Poszar acredita que está surgindo um novo sistema monetário internacional multipolar, que ele chamou de “Bretton Woods III”, referindo-se à ideia de que, desde o fim da Segunda Guerra Mundial, o mundo passou por três sistemas monetários internacionais diferentes. O primeiro foi concebido na conferência de Bretton Woods, nos EUA, em 1944, onde as potências aliadas tentaram estabelecer as regras básicas de funcionamento do sistema monetário internacional do pós-guerra. Esse acordo estabeleceu o Banco Mundial e o Fundo Monetário Internacional (FMI), que ainda existem, e um sistema de taxas de câmbio fixas, atreladas ao dólar (e mais tarde ao ouro), que não é mais fixo. O sistema entrou em colapso no início dos anos 1970 quando os EUA se recusaram a manter o preço fixo do dólar em ouro por mais tempo.

Em um sistema frágil e propenso a crises, pequenas mudanças nas margens podem começar a provocar grandes mudanças em outros lugares

O segundo "Bretton Woods" surgiu cerca de 20 anos depois, quando o novo sistema financeiro global se estabilizou após o fim da Guerra Fria.
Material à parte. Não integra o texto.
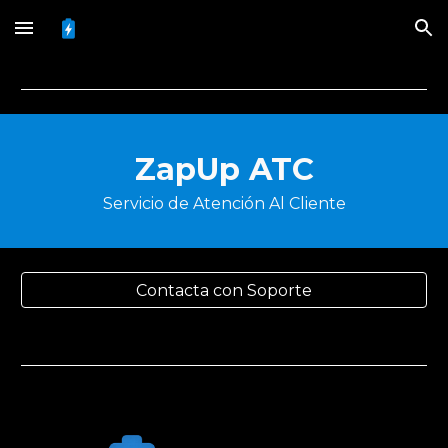
Skip to main content
Skip to navigation
ZapUp
ATC
Servicio de Atención Al Cliente
Contacta con Soporte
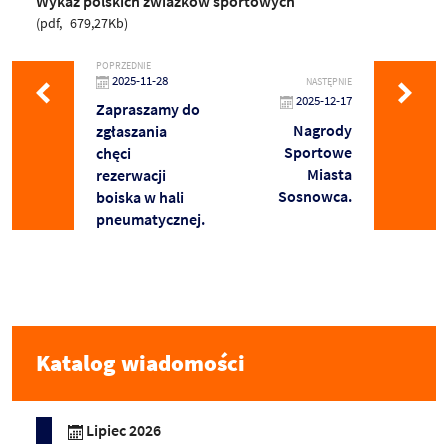
Wykaz polskich zwiazków sportowych
pdf
679,27Kb
POPRZEDNIE
2025-11-28
NASTĘPNIE
2025-12-17
Zapraszamy do
Nagrody
zgłaszania
Sportowe
chęci
Miasta
rezerwacji
Sosnowca.
boiska w hali
pneumatycznej.
Katalog wiadomości
Lipiec 2026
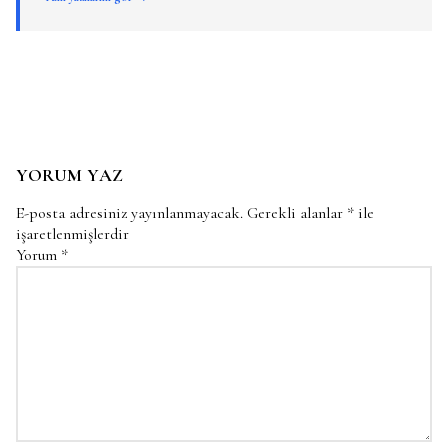
YORUM YAZ
E-posta adresiniz yayınlanmayacak.
Gerekli alanlar
*
ile
işaretlenmişlerdir
Yorum
*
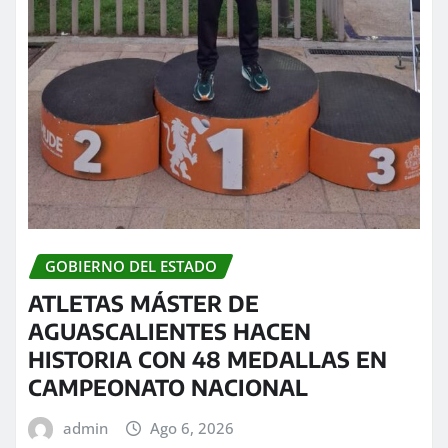
GOBIERNO DEL ESTADO
ATLETAS MÁSTER DE
AGUASCALIENTES HACEN
HISTORIA CON 48 MEDALLAS EN
CAMPEONATO NACIONAL
admin
Ago 6, 2026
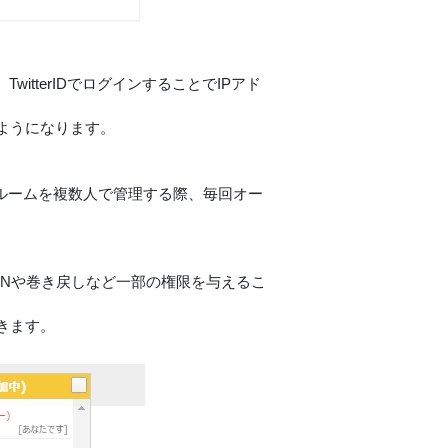
tterIDでログインすることでIPアド
ようになります。
数のルームを複数人で管理する際、毎回オー
ANや巻き戻しなど一部の権限を与えるこ
きます。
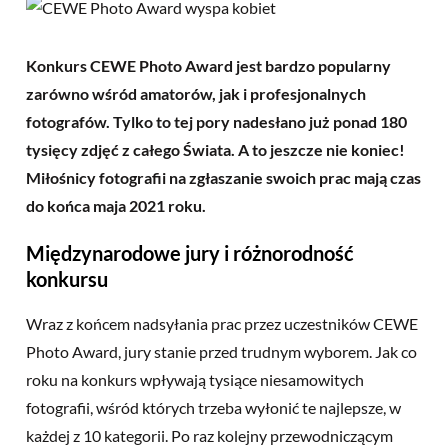
Konkurs CEWE Photo Award jest bardzo popularny
zarówno wśród amatorów, jak i profesjonalnych
fotografów. Tylko to tej pory nadesłano już ponad 180
tysięcy zdjęć z całego Świata. A to jeszcze nie koniec!
Miłośnicy fotografii na zgłaszanie swoich prac mają czas
do końca maja 2021 roku.
Międzynarodowe jury i różnorodność
konkursu
Wraz z końcem nadsyłania prac przez uczestników CEWE
Photo Award, jury stanie przed trudnym wyborem. Jak co
roku na konkurs wpływają tysiące niesamowitych
fotografii, wśród których trzeba wyłonić te najlepsze, w
każdej z 10 kategorii. Po raz kolejny przewodniczącym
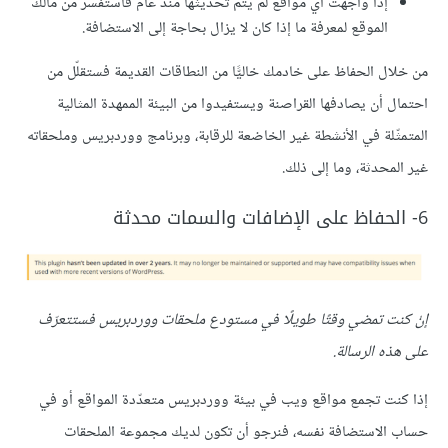
إذا واجهت أي مواقع لم يتم تحديثها منذ عام فاستفسر من مالك
الموقع لمعرفة ما إذا كان لا يزال بحاجة إلى الاستضافة.
من خلال الحفاظ على خادمك خاليًّا من النطاقات القديمة فستقلّل من
احتمال أن يصادفها القراصنة ويستفيدوا من البيئة الممهدة المثالية
المتمثّلة في الأنشطة غير الخاضعة للرقابة، وبرنامج ووردبريس وملحقاته
غير المحدثة، وما إلى ذلك.
6- الحفاظ على الإضافات والسمات محدثة
إنْ كنت تمضي وقتًا طويلًا في مستودع ملحقات ووردبريس فستتعرّف
على هذه الرسالة.
إذا كنت تجمع مواقع ويب في بيئة ووردبريس متعدّدة المواقع أو في
حساب الاستضافة نفسه، فنرجو أن تكون لديك مجموعة الملحقات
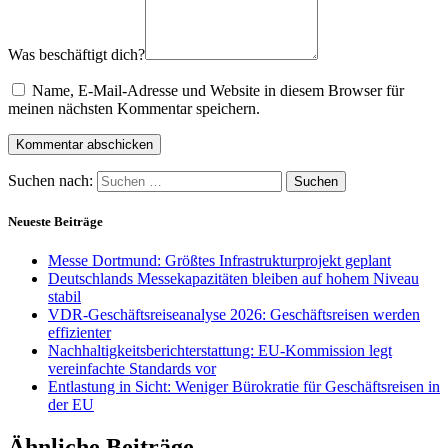
Was beschäftigt dich?
Name, E-Mail-Adresse und Website in diesem Browser für
meinen nächsten Kommentar speichern.
Suchen nach:
Neueste Beiträge
Messe Dortmund: Größtes Infrastrukturprojekt geplant
Deutschlands Messekapazitäten bleiben auf hohem Niveau
stabil
VDR-Geschäftsreiseanalyse 2026: Geschäftsreisen werden
effizienter
Nachhaltigkeitsberichterstattung: EU-Kommission legt
vereinfachte Standards vor
Entlastung in Sicht: Weniger Bürokratie für Geschäftsreisen in
der EU
Ähnliche Beiträge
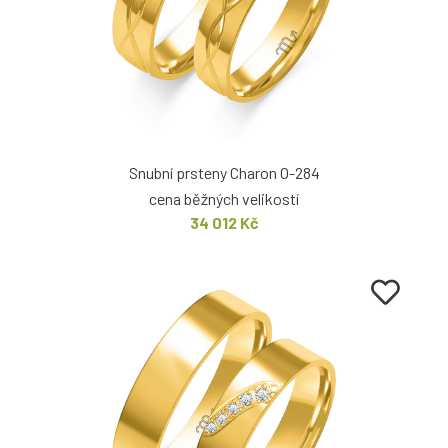
Snubní prsteny Charon O-284
cena běžných velikostí
34 012 Kč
Os Estados Unidos agiram como um enorme consumidor financiado pela dívida, explorando a demanda global pelo dólar no comércio e como uma reserva para incorrer em enormes dívidas para o resto do mundo. Outras nações ficaram felizes em emprestar aos EUA – tanto seu governo quanto seus lares e empresas – porque os americanos, por sua vez, estavam mais do que dispostos a comprar produtor provenientes de economias em rápido crescimento – como a China. Esse sistema parecia tão estável no início dos anos 2000 que, mesmo sem um acordo formal, alguns economistas o rotularam de “Bretton Woods II”.

Poszar e alguns outros argumentam que agora, 15 anos após o choque financeiro, o mundo está entrando em "Bretton Woods III". Mais uma vez é uma analogia – não há um grande acordo internacional abrangente, nem há nenhum país tão poderoso que pudesse impor um – em 1945, os EUA representavam quase metade da produção industrial mundial. Hoje está em torno de 16%.

Como seu antecessor, o novo sistema está emergindo organicamente, sendo o resultado de decisões separadas e de interesse próprio de atores poderosos. Mas ao contrário de Bretton Woods II, o dólar não será mais dominante. Poszar diz que os choques dos últimos anos, culminando na invasão russa da Ucrânia, estão forçando a arquitetura monetária global a mudar e estamos começando a ver moedas concorrentes alternativas com suas próprias reivindicações de valor no sistema.

Poszar argumenta que o renminbi chinês está a caminho de se tornar tal moeda. Tendo seu valor determinado com base em seu papel no comércio de commodities, o processo se assemelha ao primeiro regime de Bretton Woods, que em última análise dependia da valorização do dólar em relação ao ouro. O petroyuan, se algum dia se concretizar, seria um exemplo claro.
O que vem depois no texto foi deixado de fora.